Camila Cabello on Debut Album: ‘This Sounds Like Me and Only Me’
Long before a dramatic she said-they said split from the girl group Fifth Harmony, Camila Cabello was planting the seeds for what is looking to become a fruitful solo career. She cracked the Top 20 with friend Shawn Mendes in 2015, and her collaboration “Bad Things” with Machine Gun Kelly topped off at Number Four. Following up the strong precedent set by those songs, the 20-year-old has been establishing herself as a versatile, budding pop diva with singles like “Havana” and “Crying in the Club,” which will appear on her debut solo LP The Hurting. The Healing. The Loving. (The LP’s exact fall release date yet has not yet been announced.)
“It’s kind of like having a huge block of marble and carving out a statue,” she tells Rolling Stone of the process of culling together lyrics, stories and music from the last few years of her life. She wrote the lyrics for the ballad “I Have Questions” a year and a half ago, while “I’ll Never Be the Same” was inspired by a relationship she had a couple years back. “In the Dark” had been written the day after the Grammys about an encounter with an unnamed famous boy she had met at an after-party.
“The final product becomes more clear to you the more you carve at it and work on it. There were songs that five months ago were my favorite songs, and then two weeks after [we] scrapped it from the album,” she explains. “Through trial and error, I’ve written enough finished songs to be able to say ‘Okay, this is me. This sounds like me and only me, and this separates me from what other people are doing.'”
As Cabello perfects her debut statement as a singular artist outside of her former group, she is adjusting to the independence and authority she now has over her music.
“[The songs were] mostly written by other people,” she recalls of the quick, two week process to make Fifth Harmony albums. “There’s absolutely nothing wrong with that, it’s just not for me. It has to be me in order for me to be happy with the result. I get to make mistakes, correct them and learn and keep growing.”

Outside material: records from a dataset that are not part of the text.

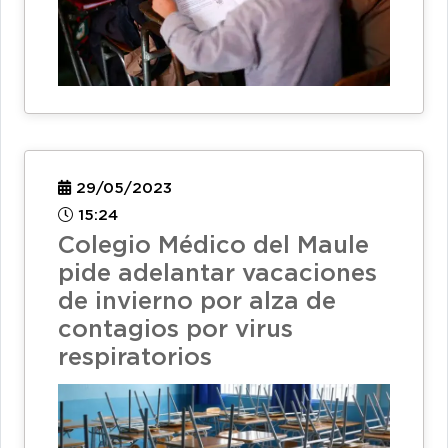
29/05/2023
15:24
Colegio Médico del Maule
pide adelantar vacaciones
de invierno por alza de
contagios por virus
respiratorios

As she continues cutting, adding and fine-tuning the record, its themes of home and roots – specifically hers in Havana and Miami – have remained a through-line. She had kept the name of her birthplace, Havana, on a brainstorm list before she entered the studio with producer Frank Dukes, and it ended up being the second song they recorded.
“[Frank] was a big part of taking a classic part of Latin culture and combining it with something new and modern,” Cabello says. “Together we made an album that’s just reflective of me in every way. It’s what’s inside my head and my heart.”